Dismissed CCTV producer Wang Qinglei slams censorship
A veteran television producer recently sacked by state-run CCTV has voiced rare and blunt criticism of the television station’s news censorship and rigid management.
In a lengthy open letter posted on his Sina Weibo microblog, Wang Qinglei, a producer who had worked for China Central Television for 10 years, said he was dismissed from his post last week because of critical remarks he made about an extensive government crackdown on online rumours.
Chinese authorities in August launched an extensive crackdown on online rumours that has since landed dozens of “rumour mongers” in jail. Among them were influential bloggers who boast tens of millions of followers.

Wang was one of the critics. He said the crackdown was an abuse of the law and condemned CCTV as an accomplice that had abandoned journalistic ethics.
“We used the public institution of the media to attack a person’s private life … our media integrity and professionalism has long gone,” Wang said.
In the article, Wang also lashed out at the management of the television station for devising news broadcasts about Starbucks coffee prices and land appreciation tax that were widely condemned by the public as inadequate and lacking basic industry knowledge. Wang said the reports were “embarrassing” and that someone should be held accountable.
Wang said he was not the only person at CCTV who held these views. “Quite a few colleagues in CCTV have expressed their shock, anger and disappointment [at my treatment].”
“The senior managers are aware that people with a similar mindset to me are by no means rare within CCTV … That’s why they resort to these measures, believing they can control everyone’s beliefs,” he wrote.
Wang also revealed that self-censorship was rife within CCTV. “Bear this in mind, basically the pitches you want to cover or the ones you think should be covered are the one we cannot cover,” he recalled one of his supervisors telling him in his post.
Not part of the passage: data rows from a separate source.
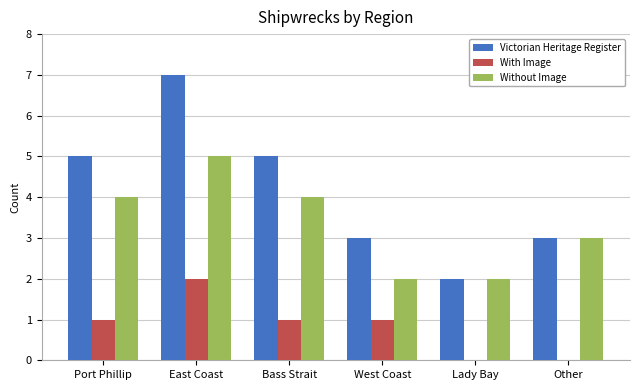

What is the sum of the Victorian Heritage Register values at East Coast and Bass Strait?

12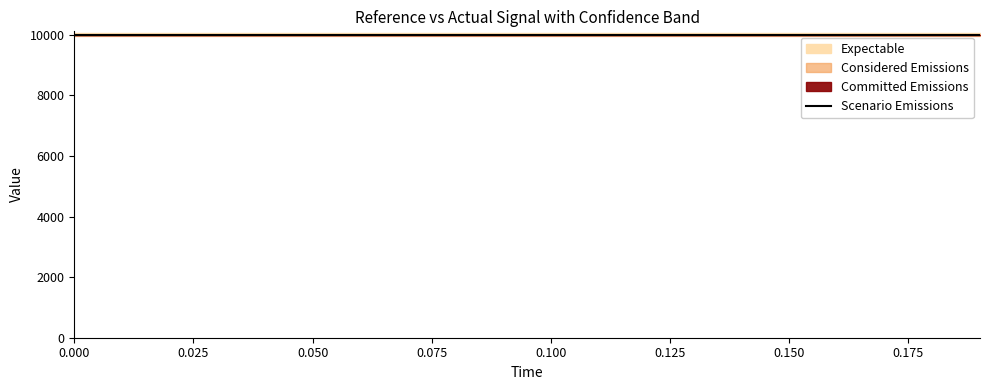

Reading left to right, extract all data points from this chart.

high: 0.0=10040	0.01=10040	0.02=10040	0.03=10040	0.04=10040	0.05=10040	0.06=10040	0.07=10040	0.08=10040	0.09=10040	0.1=10040	0.11=10040	0.12=10040	0.13=10040	0.14=10040	0.15=10040	0.16=10040	0.17=10040	0.18=10040	0.19=10040
low: 0.0=9960	0.01=9960	0.02=9960	0.03=9960	0.04=9960	0.05=9960	0.06=9960	0.07=9960	0.08=9960	0.09=9960	0.1=9960	0.11=9960	0.12=9960	0.13=9960	0.14=9960	0.15=9960	0.16=9960	0.17=9960	0.18=9960	0.19=9960
actual: 0.0=10000	0.01=10000	0.02=10000	0.03=10000	0.04=10000	0.05=10000	0.06=10000	0.07=10000	0.08=10000	0.09=10000	0.1=10000	0.11=10000	0.12=10000	0.13=10000	0.14=10000	0.15=10000	0.16=10000	0.17=10000	0.18=10000	0.19=10000
reference: 0.0=10000	0.01=10000	0.02=10000	0.03=10000	0.04=10000	0.05=10000	0.06=10000	0.07=10000	0.08=10000	0.09=10000	0.1=10000	0.11=10000	0.12=10000	0.13=10000	0.14=10000	0.15=10000	0.16=10000	0.17=10000	0.18=10000	0.19=10000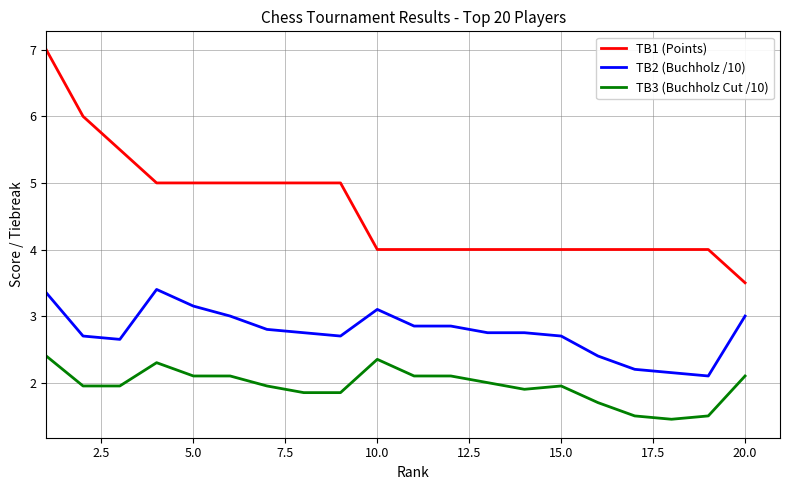

Rank the series by their maximum value, from lowest to highest.

TB3 (Buchholz Cut /10), TB2 (Buchholz /10), TB1 (Points)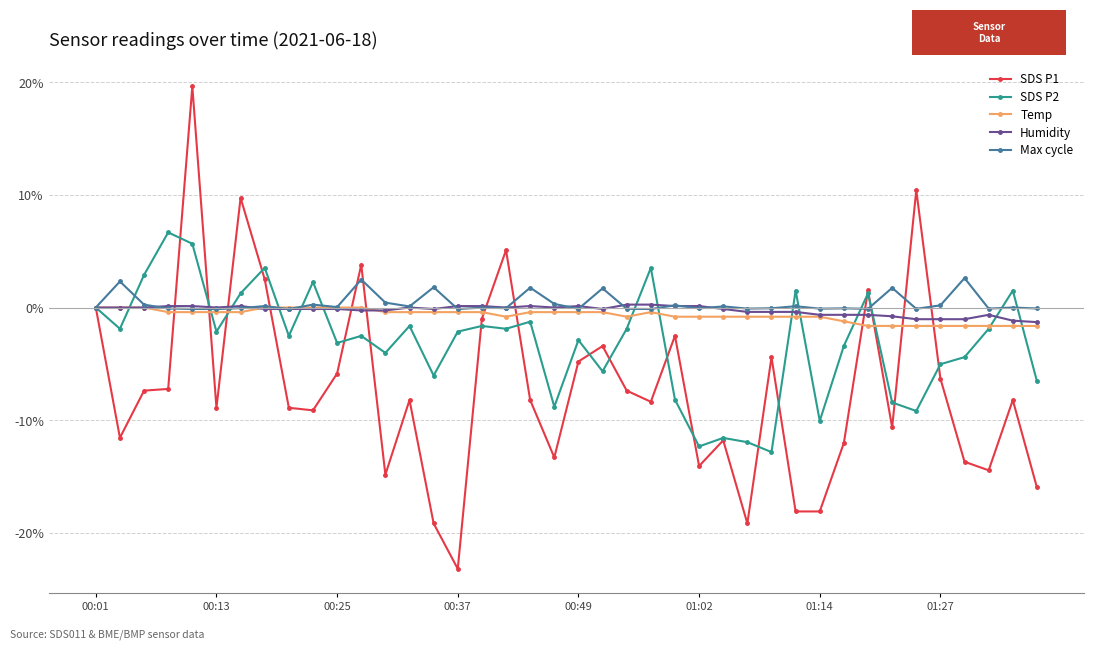

True or false: Max cycle has more than 0 interior local peaks.

True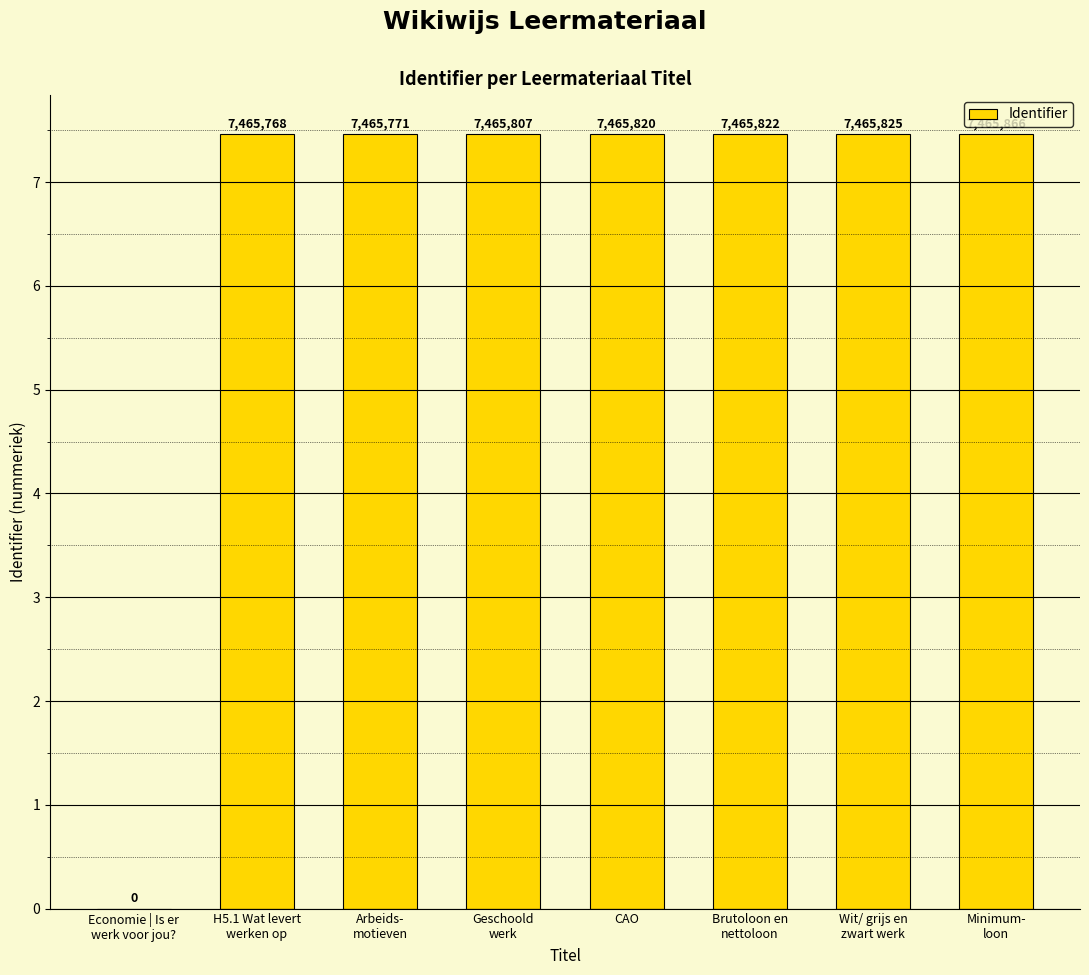

Are the bars horizontal?

No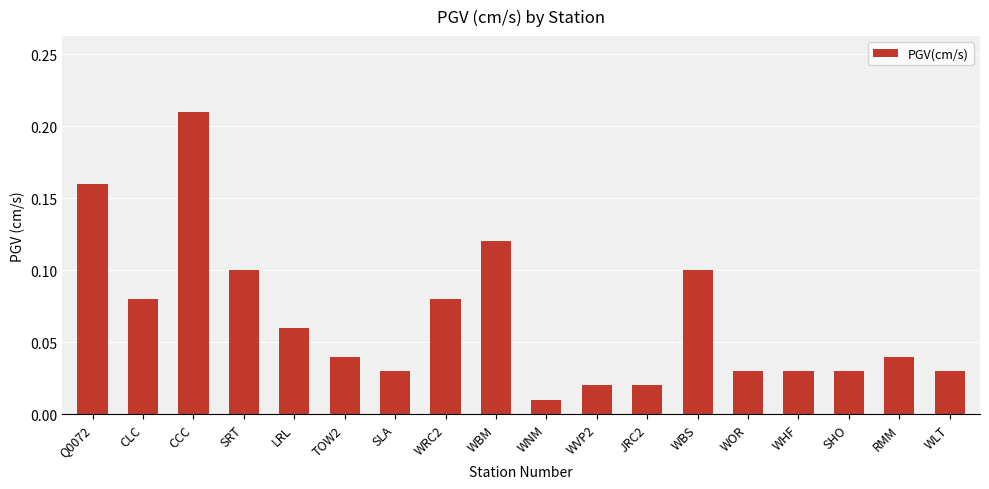

Is it true that the value at WBS is 0.1?

True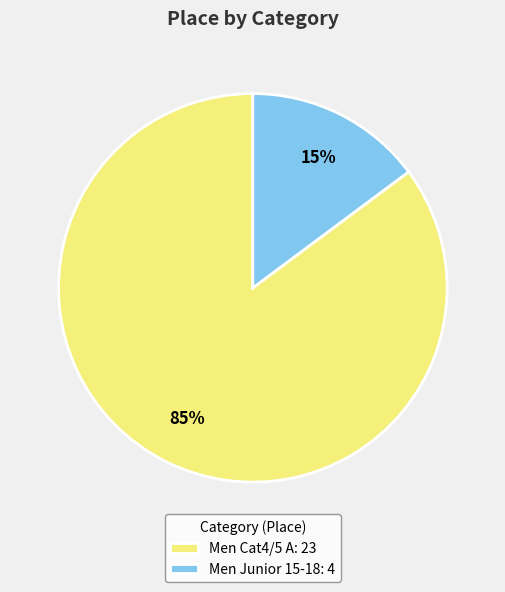

Which slice is the smallest?

Men Junior 15-18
Wang’s post, published at around midnight on Sunday, garnered an astonishing 30,000 reposts within hours before it was censored by Sina Weibo on Monday morning. However, copies of his article are still circulating on the internet in China.
The maverick producer is no stranger to controversy. In August 2011, Wang was temporarily suspended after he criticised the Ministry of Railways after a high-speed train crash that left 40 dead and over 190 injured.
“Do we need such speed at the cost of safety? Don’t go too fast, or you will leave people’s souls behind,” he said at the time.